Earth’s magnetic field is getting weaker
A part of the earth’s magnetic field is weakening, and no one really knows why.
Satellite data has revealed a rather worrying development that the magnetic field is weakening between Africa and South America. Scientists say the area known as South Atlantic Anomaly has significantly widened over the past few years. The European Space Agency’s (ESA) Swarm constellation of satellites have noticed a reduction in the strength from around 24,000 nanoteslas to 22,000 nanoteslas.
The earth’s magnetic field is generated by movements within the planet’s molten iron core. This emerges and goes as far as providing a shield for earth in space and protects the living beings from the harmful radiation of the sun. A stronger magnetic field blocks out more radiation from reaching the earth’s surface.

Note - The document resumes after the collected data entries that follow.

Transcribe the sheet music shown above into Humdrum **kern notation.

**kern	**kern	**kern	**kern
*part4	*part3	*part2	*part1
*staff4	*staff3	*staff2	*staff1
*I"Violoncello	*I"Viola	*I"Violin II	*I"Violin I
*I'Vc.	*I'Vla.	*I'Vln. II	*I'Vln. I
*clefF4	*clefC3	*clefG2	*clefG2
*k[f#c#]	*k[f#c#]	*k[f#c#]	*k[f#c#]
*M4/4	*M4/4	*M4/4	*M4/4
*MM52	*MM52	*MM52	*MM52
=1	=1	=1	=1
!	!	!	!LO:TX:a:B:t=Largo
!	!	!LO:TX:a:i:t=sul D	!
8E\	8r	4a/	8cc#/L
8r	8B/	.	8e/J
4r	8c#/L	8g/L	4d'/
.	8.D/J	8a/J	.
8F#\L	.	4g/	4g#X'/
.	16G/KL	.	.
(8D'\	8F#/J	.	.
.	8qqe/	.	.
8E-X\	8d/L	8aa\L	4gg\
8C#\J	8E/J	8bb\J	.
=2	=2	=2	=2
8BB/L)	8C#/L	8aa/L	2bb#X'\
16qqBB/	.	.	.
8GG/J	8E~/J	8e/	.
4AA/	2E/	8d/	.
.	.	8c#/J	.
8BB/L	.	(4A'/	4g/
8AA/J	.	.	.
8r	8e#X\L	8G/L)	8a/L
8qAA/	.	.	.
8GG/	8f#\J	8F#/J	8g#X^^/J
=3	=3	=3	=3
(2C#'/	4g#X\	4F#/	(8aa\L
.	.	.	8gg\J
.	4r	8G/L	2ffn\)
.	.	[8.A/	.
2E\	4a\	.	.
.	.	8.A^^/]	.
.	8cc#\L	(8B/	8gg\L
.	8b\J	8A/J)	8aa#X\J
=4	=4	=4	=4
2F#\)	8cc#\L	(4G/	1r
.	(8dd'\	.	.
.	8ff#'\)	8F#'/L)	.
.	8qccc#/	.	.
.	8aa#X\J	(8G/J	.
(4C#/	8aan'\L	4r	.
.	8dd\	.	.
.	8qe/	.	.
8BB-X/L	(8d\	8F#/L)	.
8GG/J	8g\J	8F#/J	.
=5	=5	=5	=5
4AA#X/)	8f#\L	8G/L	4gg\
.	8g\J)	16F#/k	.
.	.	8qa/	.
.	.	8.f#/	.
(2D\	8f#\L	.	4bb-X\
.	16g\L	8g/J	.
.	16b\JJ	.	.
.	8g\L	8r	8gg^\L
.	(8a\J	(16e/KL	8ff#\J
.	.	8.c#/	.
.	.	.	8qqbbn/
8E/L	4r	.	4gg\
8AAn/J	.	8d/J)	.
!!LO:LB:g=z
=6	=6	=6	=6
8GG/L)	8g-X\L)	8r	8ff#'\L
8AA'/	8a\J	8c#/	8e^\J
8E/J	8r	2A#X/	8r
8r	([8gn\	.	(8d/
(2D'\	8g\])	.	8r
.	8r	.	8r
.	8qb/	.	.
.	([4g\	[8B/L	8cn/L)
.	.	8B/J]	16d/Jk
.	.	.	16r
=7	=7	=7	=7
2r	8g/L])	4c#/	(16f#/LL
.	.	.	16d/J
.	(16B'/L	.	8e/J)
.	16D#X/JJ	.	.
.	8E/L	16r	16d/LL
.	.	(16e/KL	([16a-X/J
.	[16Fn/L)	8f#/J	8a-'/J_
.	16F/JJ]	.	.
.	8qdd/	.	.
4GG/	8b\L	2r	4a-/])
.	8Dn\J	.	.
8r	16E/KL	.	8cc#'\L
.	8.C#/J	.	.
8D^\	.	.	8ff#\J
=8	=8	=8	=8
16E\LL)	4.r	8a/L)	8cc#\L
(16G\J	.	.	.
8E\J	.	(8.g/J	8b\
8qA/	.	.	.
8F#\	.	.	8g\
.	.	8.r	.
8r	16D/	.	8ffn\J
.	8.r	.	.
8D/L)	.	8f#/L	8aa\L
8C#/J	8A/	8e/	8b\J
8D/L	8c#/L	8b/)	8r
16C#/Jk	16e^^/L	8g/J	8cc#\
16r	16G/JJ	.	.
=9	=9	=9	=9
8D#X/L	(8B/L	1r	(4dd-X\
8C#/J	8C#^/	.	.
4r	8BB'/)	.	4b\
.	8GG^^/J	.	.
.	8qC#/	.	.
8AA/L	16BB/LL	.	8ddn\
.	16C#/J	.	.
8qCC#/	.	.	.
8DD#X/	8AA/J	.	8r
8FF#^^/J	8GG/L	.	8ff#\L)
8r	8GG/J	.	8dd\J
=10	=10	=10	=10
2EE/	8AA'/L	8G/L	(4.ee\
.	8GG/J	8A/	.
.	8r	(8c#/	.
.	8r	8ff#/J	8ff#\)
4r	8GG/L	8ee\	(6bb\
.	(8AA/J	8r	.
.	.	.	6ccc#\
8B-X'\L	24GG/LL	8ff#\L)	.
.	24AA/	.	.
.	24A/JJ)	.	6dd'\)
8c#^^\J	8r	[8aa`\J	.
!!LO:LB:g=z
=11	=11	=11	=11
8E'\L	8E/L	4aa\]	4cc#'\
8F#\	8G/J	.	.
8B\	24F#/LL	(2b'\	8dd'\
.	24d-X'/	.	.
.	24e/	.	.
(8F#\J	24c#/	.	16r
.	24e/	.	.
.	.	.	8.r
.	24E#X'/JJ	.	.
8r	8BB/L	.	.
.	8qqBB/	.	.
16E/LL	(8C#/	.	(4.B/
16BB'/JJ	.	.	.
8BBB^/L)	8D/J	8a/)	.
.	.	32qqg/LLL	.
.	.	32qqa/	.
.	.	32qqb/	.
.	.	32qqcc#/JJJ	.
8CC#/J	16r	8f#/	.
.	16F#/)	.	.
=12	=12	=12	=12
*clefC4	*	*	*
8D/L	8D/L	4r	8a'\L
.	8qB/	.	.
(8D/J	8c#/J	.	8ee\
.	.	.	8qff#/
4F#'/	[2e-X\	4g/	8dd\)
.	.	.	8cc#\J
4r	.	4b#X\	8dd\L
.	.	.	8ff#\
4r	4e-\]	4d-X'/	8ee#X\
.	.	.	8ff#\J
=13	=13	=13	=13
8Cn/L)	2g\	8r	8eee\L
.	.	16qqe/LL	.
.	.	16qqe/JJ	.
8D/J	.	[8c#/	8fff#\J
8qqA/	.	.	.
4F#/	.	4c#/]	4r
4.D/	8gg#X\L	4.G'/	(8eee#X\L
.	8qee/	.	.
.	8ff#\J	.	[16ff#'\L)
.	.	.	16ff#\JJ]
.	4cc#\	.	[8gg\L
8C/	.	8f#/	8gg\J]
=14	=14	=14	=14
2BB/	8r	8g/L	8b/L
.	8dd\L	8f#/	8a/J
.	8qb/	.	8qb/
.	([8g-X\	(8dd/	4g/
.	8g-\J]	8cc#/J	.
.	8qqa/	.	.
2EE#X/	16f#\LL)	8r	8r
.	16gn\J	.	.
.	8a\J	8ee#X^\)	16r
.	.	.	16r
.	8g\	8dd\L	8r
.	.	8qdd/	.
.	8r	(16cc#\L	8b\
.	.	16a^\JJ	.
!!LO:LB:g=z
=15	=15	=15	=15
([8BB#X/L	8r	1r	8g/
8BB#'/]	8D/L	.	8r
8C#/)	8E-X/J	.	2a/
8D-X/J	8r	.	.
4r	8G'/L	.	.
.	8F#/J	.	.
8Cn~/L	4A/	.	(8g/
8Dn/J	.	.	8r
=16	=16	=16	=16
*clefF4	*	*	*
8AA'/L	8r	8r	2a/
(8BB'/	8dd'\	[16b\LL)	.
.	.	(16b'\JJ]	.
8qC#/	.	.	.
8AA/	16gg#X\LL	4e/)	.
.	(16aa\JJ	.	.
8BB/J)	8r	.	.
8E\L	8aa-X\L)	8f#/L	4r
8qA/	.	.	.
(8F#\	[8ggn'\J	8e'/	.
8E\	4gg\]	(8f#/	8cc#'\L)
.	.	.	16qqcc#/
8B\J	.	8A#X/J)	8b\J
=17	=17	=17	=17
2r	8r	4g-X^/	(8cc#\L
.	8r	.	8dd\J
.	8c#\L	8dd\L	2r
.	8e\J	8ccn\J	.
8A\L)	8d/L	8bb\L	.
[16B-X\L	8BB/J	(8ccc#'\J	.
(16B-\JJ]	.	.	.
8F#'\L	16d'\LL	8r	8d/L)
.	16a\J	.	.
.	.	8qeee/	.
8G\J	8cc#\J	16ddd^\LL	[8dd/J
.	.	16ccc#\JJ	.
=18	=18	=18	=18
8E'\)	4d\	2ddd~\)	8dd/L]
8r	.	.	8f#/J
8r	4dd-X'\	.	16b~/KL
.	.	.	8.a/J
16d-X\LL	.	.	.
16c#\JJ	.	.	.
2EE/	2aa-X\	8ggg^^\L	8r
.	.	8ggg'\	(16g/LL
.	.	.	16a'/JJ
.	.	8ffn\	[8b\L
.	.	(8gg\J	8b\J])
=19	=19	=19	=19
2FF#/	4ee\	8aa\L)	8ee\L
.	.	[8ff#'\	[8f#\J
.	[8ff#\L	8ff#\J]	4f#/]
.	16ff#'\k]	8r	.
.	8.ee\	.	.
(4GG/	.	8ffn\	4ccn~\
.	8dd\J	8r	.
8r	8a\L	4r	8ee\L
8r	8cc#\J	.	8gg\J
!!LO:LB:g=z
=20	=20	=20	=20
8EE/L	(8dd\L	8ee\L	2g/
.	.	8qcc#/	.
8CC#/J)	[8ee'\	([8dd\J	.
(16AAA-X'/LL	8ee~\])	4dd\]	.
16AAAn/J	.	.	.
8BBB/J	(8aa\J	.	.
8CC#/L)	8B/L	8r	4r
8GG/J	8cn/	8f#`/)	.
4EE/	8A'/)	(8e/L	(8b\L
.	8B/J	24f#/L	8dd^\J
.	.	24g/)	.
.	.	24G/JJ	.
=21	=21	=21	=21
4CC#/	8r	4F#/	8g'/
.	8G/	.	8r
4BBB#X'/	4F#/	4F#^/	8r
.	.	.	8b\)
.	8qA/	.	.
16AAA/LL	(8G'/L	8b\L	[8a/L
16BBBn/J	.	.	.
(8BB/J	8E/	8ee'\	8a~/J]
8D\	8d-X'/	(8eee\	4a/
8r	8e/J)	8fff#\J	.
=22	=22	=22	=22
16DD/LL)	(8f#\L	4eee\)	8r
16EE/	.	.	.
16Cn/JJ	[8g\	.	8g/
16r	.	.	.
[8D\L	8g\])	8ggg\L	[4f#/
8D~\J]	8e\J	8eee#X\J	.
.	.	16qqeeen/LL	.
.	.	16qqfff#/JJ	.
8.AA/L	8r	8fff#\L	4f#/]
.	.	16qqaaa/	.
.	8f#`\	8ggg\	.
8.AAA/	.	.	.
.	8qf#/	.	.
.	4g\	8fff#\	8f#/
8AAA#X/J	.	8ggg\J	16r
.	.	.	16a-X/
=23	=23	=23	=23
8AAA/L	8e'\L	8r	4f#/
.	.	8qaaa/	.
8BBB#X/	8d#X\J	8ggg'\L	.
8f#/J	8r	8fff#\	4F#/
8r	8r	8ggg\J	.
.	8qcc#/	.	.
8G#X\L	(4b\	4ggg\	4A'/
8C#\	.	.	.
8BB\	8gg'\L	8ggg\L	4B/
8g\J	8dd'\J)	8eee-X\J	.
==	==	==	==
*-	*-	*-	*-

The reasons for this weakening magnetic field in the region could indicate an imminent reversal, where the North Pole and the South Pole switch. Scientists say this has happened before as well and happens roughly every 250,000 years.
The reversal could mean a change in how the magnetic field protects the earth from harmful cosmic radiation as well as space winds. Satellites could be rendered in-operational, which could have significant disruptions for communication systems around the world, including telecom networks and mobile phones. Scientists say spacecraft flying through the area are more likely to experience technical malfunctions.
This is set to rumble on, quite literally, because magnetic field reversals don’t usually happen in a day. But if things are indeed headed towards the North Pole and the South Pole swapping places, you probably wouldn’t want to be around to witness it.
Movies like Absolute Zero (2006) and Polar Storm (2009) have shown the disaster caused to the earth due to magnetic field reversal.